==== Source document
# Boer buckling ...please critique



## Used2bmimi (Oct 3, 2012)

We did a critique of this little guy a few months ago and as promised, I am bringing him back to see how he has grown. Could you critique him again for me? I am looking for a weather sire but he is reg. 100%. As always, be heartless, I won't be offended as the point of this is to learn. Thanks! He is six months old and on pasture only. Very little grain.


----------



## Used2bmimi (Oct 3, 2012)

I can only load one pic at a time.


----------



## Used2bmimi (Oct 3, 2012)

Back


----------



## Scottyhorse (Feb 11, 2013)

Another stout looking little guy. 

Pros
Good bone structure
topline is level
hornset is wide
I really like his width through his chest
nice capacity
Fairly strong on his pasterns

Cons:
Neck is a little too short for my taste
short bodied
rump is steep


----------



## Scottyhorse (Feb 11, 2013)

Would like to see him wider through his escuteon.


----------



## Crossroads Boers (Feb 19, 2011)
========
==== Supplied entries
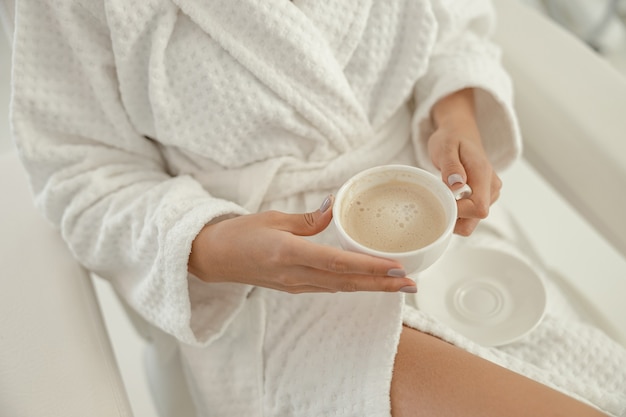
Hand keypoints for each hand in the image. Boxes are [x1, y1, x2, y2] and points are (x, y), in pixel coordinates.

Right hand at [188, 196, 416, 293]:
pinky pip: (329, 288)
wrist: (213, 258)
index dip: (369, 266)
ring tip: (399, 285)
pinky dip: (352, 285)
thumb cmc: (239, 234)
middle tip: (412, 284)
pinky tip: (367, 282)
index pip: (337, 262)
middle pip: (346, 282)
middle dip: (382, 284)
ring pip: (341, 288)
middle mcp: (295, 274)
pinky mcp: (293, 287)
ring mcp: (295, 285)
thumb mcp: (273, 218)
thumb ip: (307, 219)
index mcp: (289, 253)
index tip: (396, 267)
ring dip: (371, 287)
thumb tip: (334, 206)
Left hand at [428, 89, 501, 235]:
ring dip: (456, 216)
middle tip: (438, 202)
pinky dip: (458, 213)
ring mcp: (490, 193)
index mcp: (483, 175)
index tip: (441, 201)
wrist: (460, 132)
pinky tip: (447, 199)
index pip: (478, 208)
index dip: (458, 212)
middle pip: (477, 218)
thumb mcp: (446, 147)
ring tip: (442, 198)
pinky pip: (471, 215)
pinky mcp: (484, 196)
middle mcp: (492, 187)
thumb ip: (451, 167)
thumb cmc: (451, 139)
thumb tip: (457, 185)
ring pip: (473, 220)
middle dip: (456, 218)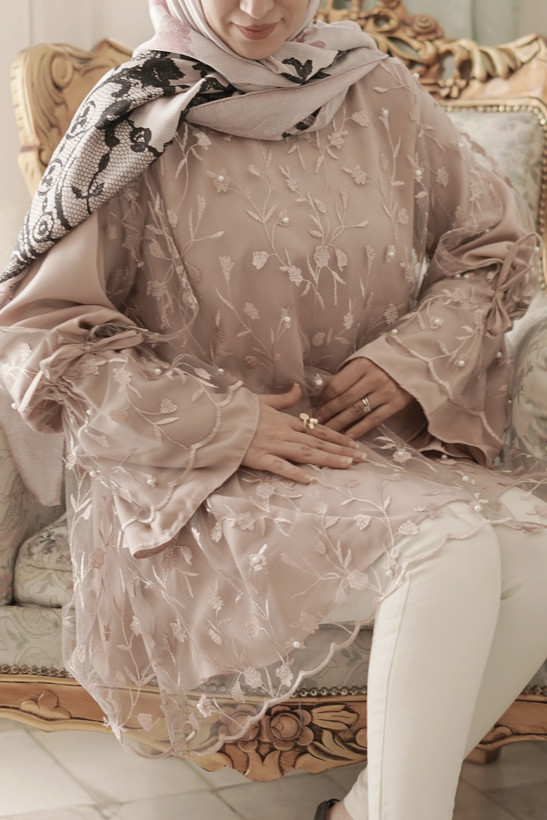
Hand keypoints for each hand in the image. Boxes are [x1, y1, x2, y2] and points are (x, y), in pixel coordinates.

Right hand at [242, 383, 364, 483]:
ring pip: (306, 453)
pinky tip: (310, 479)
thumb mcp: (262, 400)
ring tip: (347, 465)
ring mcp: (273, 445)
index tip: (354, 444)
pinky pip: (279, 466)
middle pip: (318, 442)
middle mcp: (284, 433)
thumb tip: (298, 388)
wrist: (216, 417)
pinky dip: (294, 473)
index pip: (317, 429)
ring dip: (328, 459)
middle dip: (341, 450)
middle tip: (362, 458)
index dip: (337, 437)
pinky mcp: (259, 458)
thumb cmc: (238, 410)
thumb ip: (283, 398)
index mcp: (285, 420)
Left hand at [315, 358, 412, 437]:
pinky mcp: (396, 404)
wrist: (416, 360)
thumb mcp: (363, 359)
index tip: (315, 407)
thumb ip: (344, 374)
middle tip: (315, 423)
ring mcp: (386, 392)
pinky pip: (373, 420)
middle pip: (344, 401)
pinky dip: (359, 430)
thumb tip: (321, 388)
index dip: (323, 399)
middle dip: (327, 414)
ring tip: (327, 431)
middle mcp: (374, 378)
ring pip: (356, 412)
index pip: (336, 386)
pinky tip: (347, 437)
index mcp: (362, 365)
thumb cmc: (384, 360)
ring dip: (339, 424)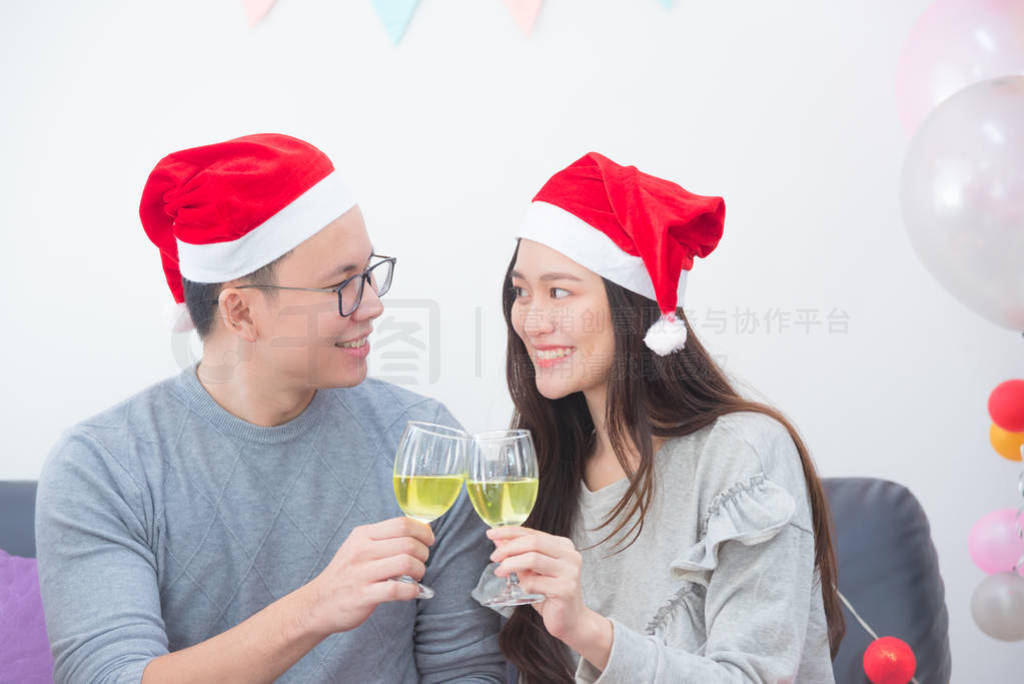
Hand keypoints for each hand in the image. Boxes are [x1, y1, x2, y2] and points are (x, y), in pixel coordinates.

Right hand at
========
Decide whether each statement below agrees with the Boer buckling thread. For each one, answer yes or no and quote the words of the thread that decide it.
1. The buckling is six months old and is fed mainly on grain.
2. Scottyhorse names a steep rump among the cons.
3. Scottyhorse finds the buckling's neck too long.

Result for this task:
1. No: "He is six months old and on pasture only. Very little grain."
2. Yes: "rump is steep"
3. No: "Neck is a little too short for my taste"